Em entrevista ao VDE, Antoun analisa os principais desafios para o setor de gás natural, analisa o contexto histórico das últimas duas décadas e aponta qual é o grande diferencial do Brasil em seu desafio de transição energética: a complementariedade de fontes energéticas.
Confira:
Quais os avanços obtidos pelo setor de gás natural nos últimos tempos?
Embora ainda haja lacunas a serem resolvidas, entendo que o grande avanço tenha sido no arcabouço jurídico-regulatório. Isso porque, apesar da ANP ter sido fundada em 1998, apenas em 2009 foi aprovada a primeira “Lei do Gás”, sugerindo maior foco para regulação de gás natural.
Como desdobramento da lei, a curva de aprendizagem sobre o tema se intensificou e, sobretudo a partir de 2016, os desafios setoriais passaram a ser cada vez mais debatidos entre governo e entidades de classe.

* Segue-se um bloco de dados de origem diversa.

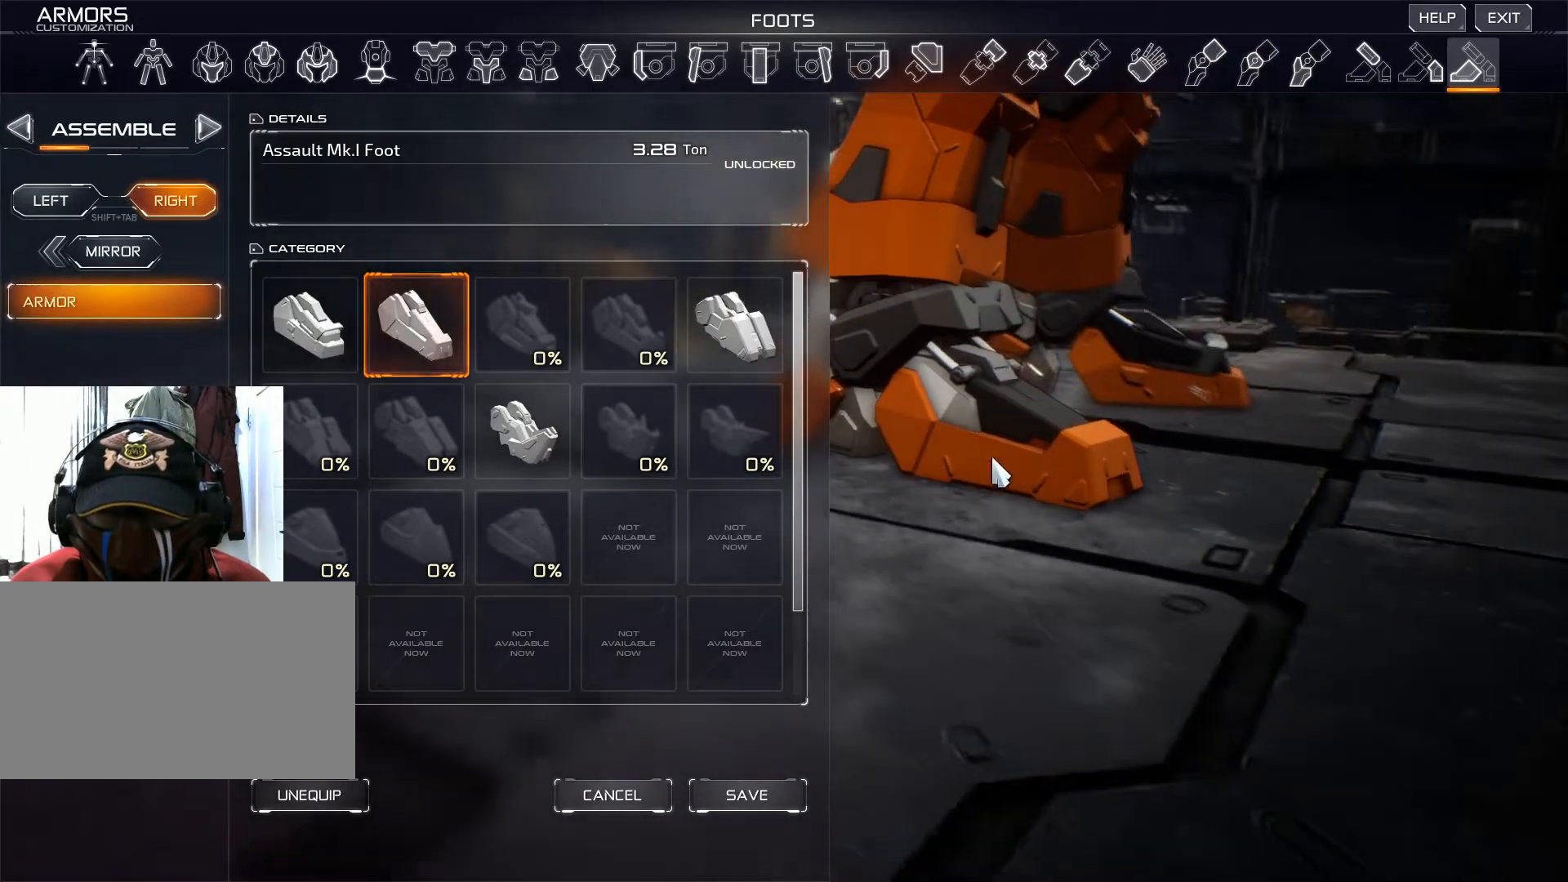
{"keys": [], "mouse": ["right"], "events": []}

Essa mobilização contribuiu para inúmeros avanços recentes no setor, como a celebração do “TCC do Gás” entre Petrobras e CADE, em 2019, e a aprovação da “Nova Lei do Gás”, em 2021.
"A viabilização do mercado de gás desejado para o Brasil ainda depende da efetiva regulamentação da Nova Lei do Gás por parte da ANP. Esse pode ser um grande avanço para um ambiente de negócios próspero e organizado, com produtores, comercializadores e consumidores interagindo de forma competitiva e desburocratizada, com variedade de produtos e menores preços."
Lucas Antoun Netto
Coordenador de Regulação da EnevaQuais são os principais desafios enfrentados pelo setor hoje?
Os desafios são diversos, mas pensando no mercado desejado de gás natural, o foco da regulação da ANP deveria ser em liquidez, competitividade e transparência. Muitas vezes lembramos da regulação pelo seu poder de restringir, mas é fundamental enxergá-la, também, como capaz de incentivar comportamentos e organizar mercados: é onde entra a ANP, que possui capacidade técnica e institucional de assumir o protagonismo para promover alterações nessa direção.
O que é preciso fazer para superá-los?
A regulação precisa avançar. A bem da verdade, é preciso reconhecer o desafio exponencial da ANP em estruturar – no curto prazo e entre as pressões do governo e da indústria – uma regulação moderna, eficiente e responsiva para os entraves à abertura de mercado. E de fato, é muito difícil o timing do aprimoramento regulatório acompanhar o timing do apetite comercial. Mesmo assim, na linha da liquidez, da competitividade e da transparência, sugeriria que alguns temas fossem priorizados, como a promoção da entrada de novos agentes no mercado (gas release), a criação de mecanismo para redução de custo dos produtos spot, o progresso na interconexão e integração entre transportadoras, a definição de requisitos operacionais entre termelétricas e transportadoras, entre outros.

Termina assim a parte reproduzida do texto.